The work begins with a discussion of urban issues that can be tackled through social media mining: from the characterization of geographic areas and their relationships, to the political attitudes expressed through the acceptance and feeling toward local policies and urban interventions. Then the authors present a taxonomy of a large number of case studies on geo-referenced data visualization. These are neatly summarized in a table, which, unfortunately, is printed in a small font that makes it virtually unreadable. Two further chapters cover a framework and process for dealing with geo-referenced social media data, as well as a description of field experiments that the authors have performed. In these experiments, conducted in large cities, the authors use social media data to examine how people move across the city over the day. The book concludes with a critical assessment of the field’s potential.

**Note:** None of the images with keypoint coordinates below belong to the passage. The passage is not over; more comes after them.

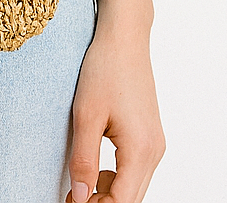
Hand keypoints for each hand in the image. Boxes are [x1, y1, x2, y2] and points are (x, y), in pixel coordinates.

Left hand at [64, 27, 166, 202]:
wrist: (124, 39)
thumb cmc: (104, 70)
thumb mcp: (86, 115)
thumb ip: (84, 160)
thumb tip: (81, 197)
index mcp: (141, 151)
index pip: (123, 202)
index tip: (71, 202)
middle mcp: (154, 152)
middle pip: (132, 198)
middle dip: (103, 202)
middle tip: (72, 197)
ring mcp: (155, 144)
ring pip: (134, 185)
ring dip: (109, 191)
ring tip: (79, 180)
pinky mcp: (149, 135)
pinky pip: (135, 168)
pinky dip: (116, 175)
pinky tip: (94, 165)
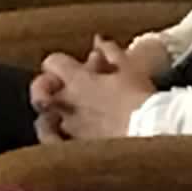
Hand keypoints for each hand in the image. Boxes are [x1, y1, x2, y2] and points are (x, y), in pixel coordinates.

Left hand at [30, 38, 160, 141]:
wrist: (151, 131)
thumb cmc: (141, 97)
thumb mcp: (130, 68)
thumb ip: (110, 52)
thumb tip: (98, 41)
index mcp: (78, 79)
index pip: (52, 62)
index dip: (59, 63)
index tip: (71, 68)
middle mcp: (67, 103)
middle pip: (40, 90)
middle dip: (47, 87)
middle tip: (60, 89)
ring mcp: (69, 128)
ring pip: (45, 118)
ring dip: (53, 112)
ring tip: (61, 114)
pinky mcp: (77, 149)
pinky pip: (53, 144)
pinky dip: (53, 137)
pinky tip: (60, 135)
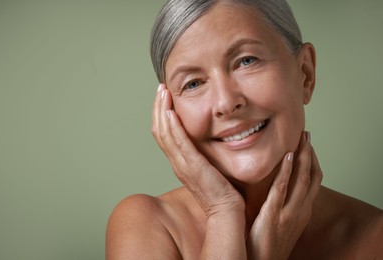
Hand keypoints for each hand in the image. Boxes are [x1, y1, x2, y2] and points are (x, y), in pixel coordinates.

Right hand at [152, 84, 243, 216]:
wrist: (226, 211)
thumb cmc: (221, 190)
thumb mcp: (208, 167)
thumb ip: (203, 153)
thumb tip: (207, 139)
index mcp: (180, 161)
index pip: (164, 134)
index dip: (161, 114)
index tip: (165, 97)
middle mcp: (177, 162)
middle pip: (159, 131)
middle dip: (158, 107)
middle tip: (160, 89)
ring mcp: (182, 165)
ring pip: (164, 134)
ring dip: (162, 111)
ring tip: (163, 92)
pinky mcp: (192, 166)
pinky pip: (178, 143)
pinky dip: (173, 126)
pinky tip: (171, 111)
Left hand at [247, 132, 322, 259]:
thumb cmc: (268, 244)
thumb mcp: (282, 223)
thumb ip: (283, 206)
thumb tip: (279, 190)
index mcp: (302, 211)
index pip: (313, 182)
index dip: (312, 162)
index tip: (307, 145)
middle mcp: (300, 210)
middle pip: (312, 176)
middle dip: (310, 153)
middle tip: (306, 135)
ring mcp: (289, 213)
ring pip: (302, 179)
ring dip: (303, 156)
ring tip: (301, 139)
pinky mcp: (273, 215)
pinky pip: (281, 189)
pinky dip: (286, 170)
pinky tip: (286, 156)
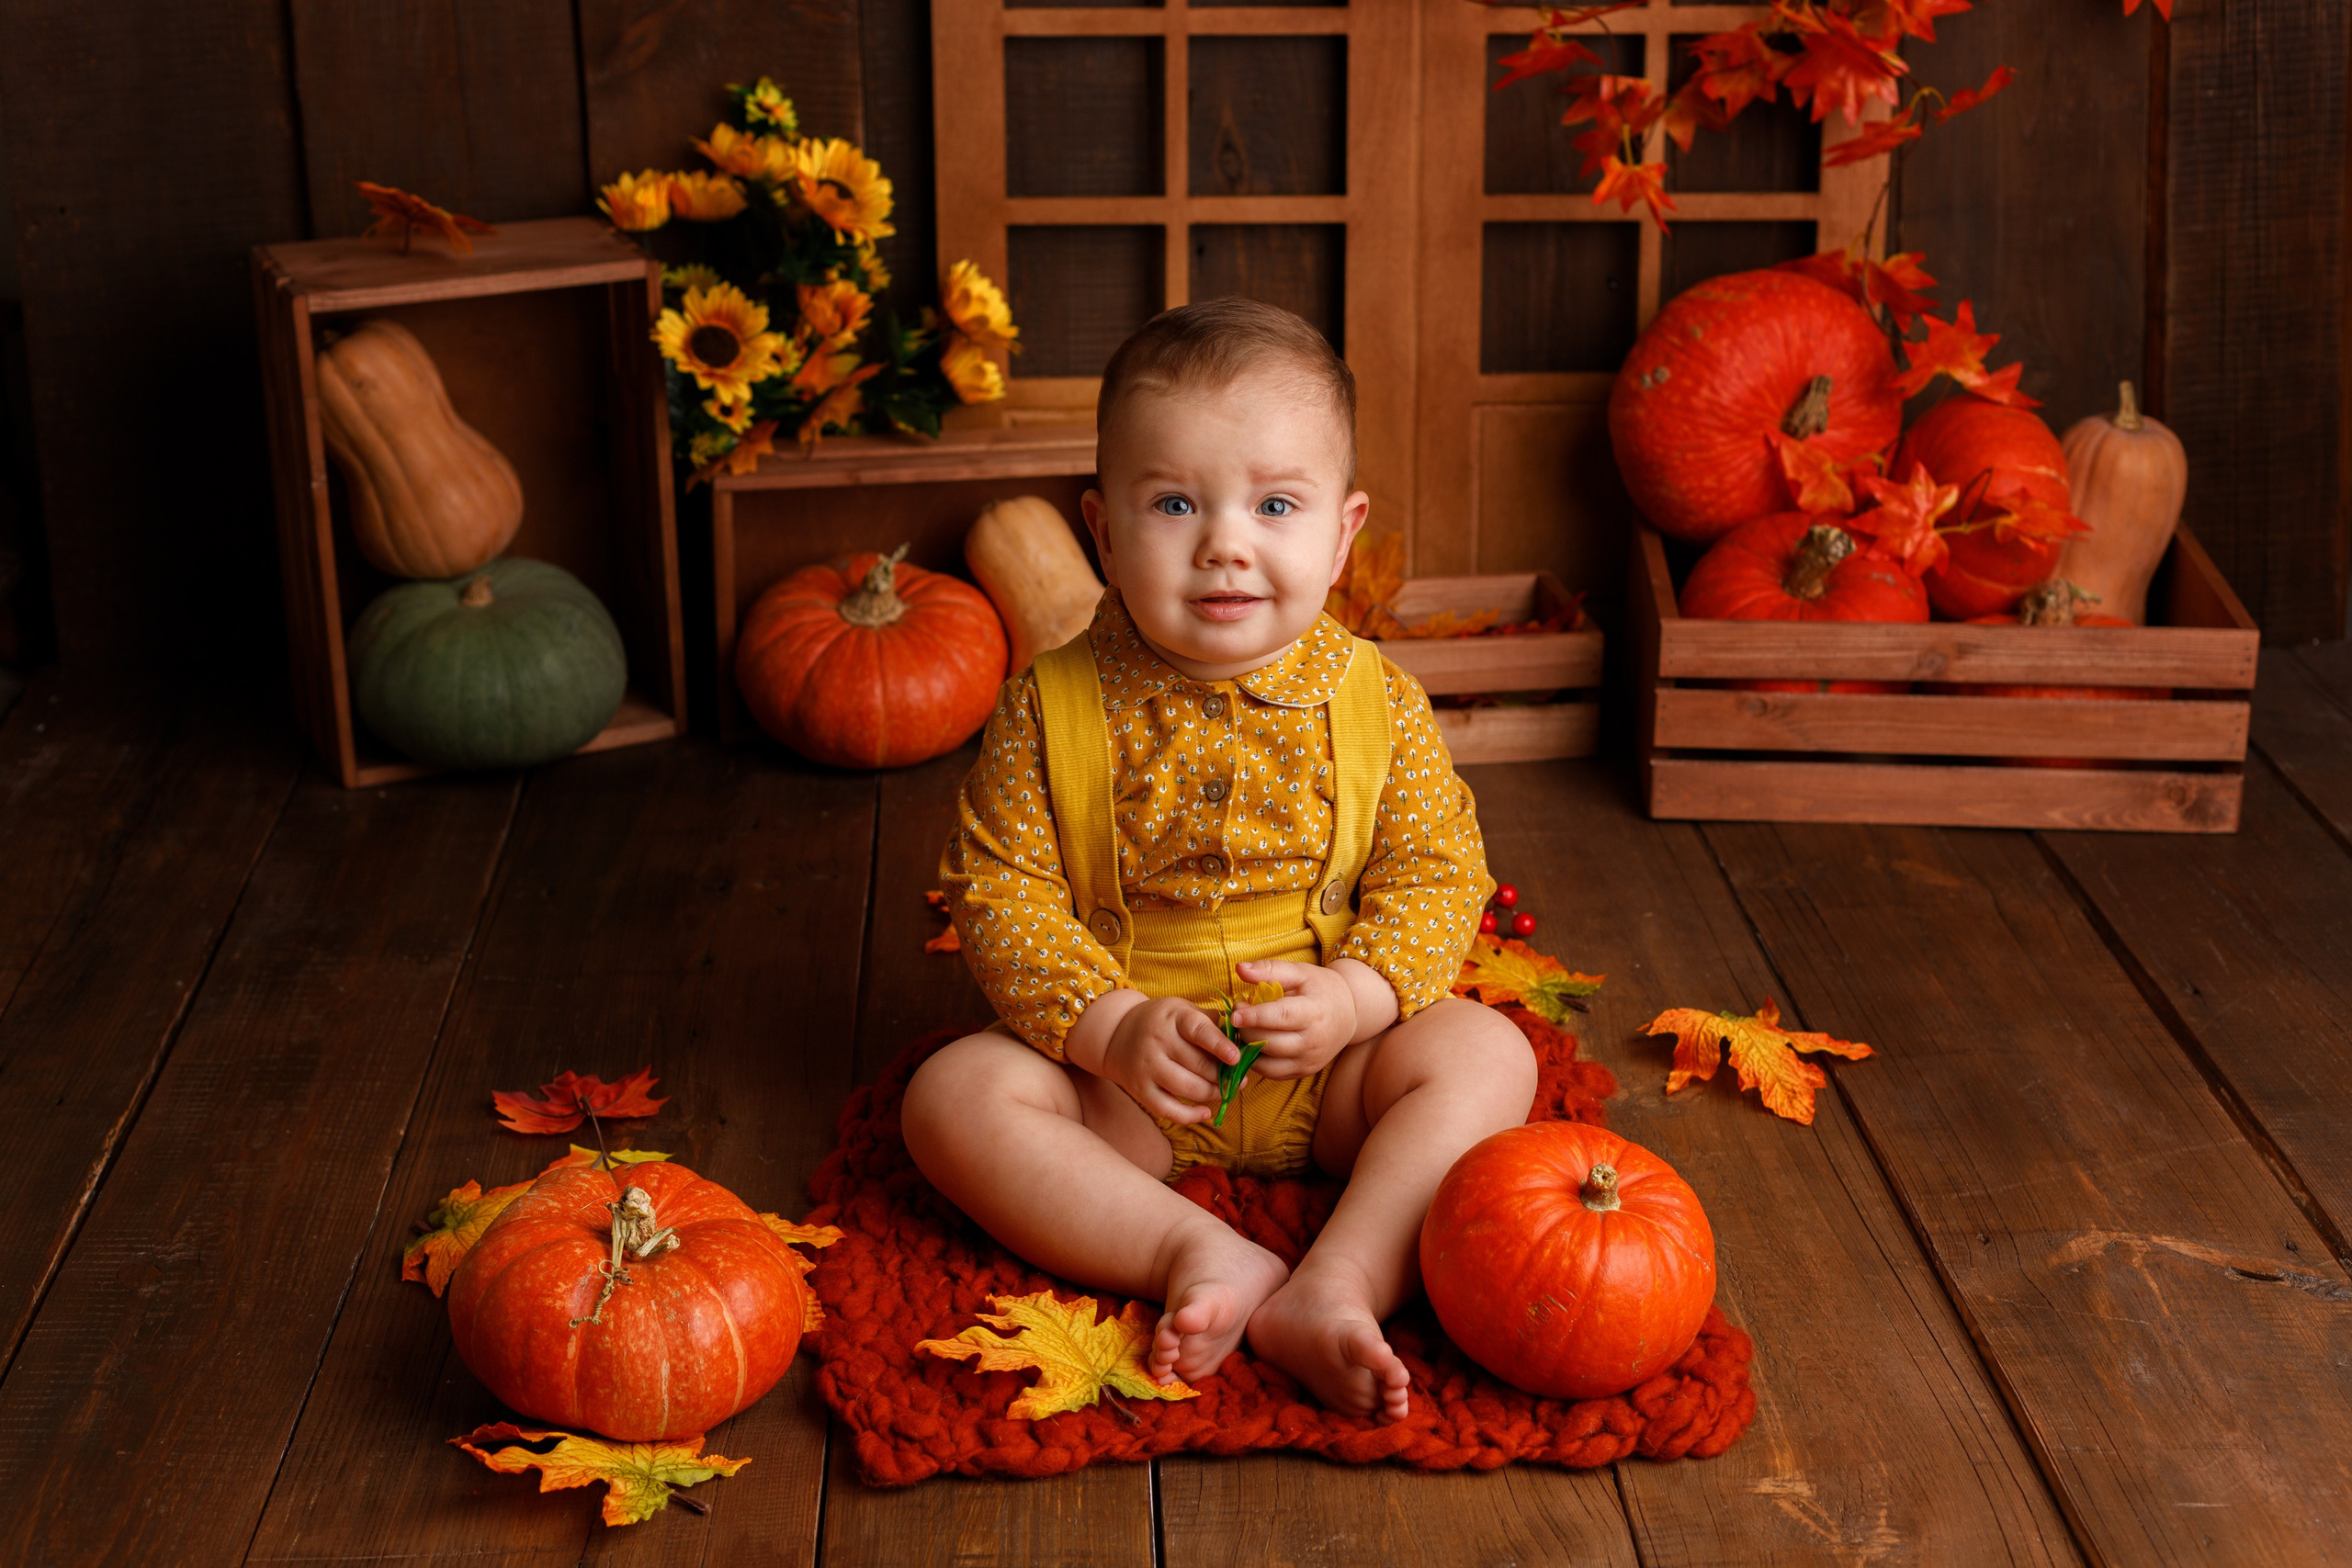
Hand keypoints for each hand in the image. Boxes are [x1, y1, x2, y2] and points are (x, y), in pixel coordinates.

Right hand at [1096, 995, 1242, 1124]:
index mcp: (1173, 1017)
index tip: (1236, 1057)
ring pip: (1187, 1088)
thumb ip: (1212, 1021)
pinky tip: (1206, 1112)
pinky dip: (1189, 1115)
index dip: (1219, 1045)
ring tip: (1226, 1091)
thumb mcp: (1183, 1010)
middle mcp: (1157, 1041)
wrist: (1115, 1034)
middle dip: (1225, 1076)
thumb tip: (1244, 1034)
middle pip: (1198, 1064)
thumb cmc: (1162, 1021)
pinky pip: (1168, 1110)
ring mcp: (1147, 1067)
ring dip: (1212, 1093)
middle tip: (1241, 1080)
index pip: (1198, 1030)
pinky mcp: (1140, 1089)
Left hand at [1228, 959, 1388, 1079]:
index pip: (1281, 1017)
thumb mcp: (1299, 972)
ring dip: (1248, 1048)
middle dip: (1247, 1031)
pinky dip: (1257, 1061)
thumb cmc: (1320, 988)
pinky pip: (1272, 1073)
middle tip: (1237, 1015)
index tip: (1234, 1013)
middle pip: (1270, 1043)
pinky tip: (1253, 1043)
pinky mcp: (1304, 1072)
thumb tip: (1239, 968)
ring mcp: (1309, 1060)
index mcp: (1314, 1012)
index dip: (1255, 1016)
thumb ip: (1270, 969)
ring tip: (1244, 1029)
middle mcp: (1313, 1041)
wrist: (1350, 1013)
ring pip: (1268, 1063)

There are numerous potentially captivating figures and tables illustrating the presented concepts and case studies. These would have been the book’s main assets had they been printed in a large color format. In their small grayscale rendering, they mainly serve to give the reader an idea of what is (fortunately) available in the book’s online supplement. The text is complemented by a large list of case studies available online, a list of references, and an index. This book serves as a handy overview of this interesting emerging field.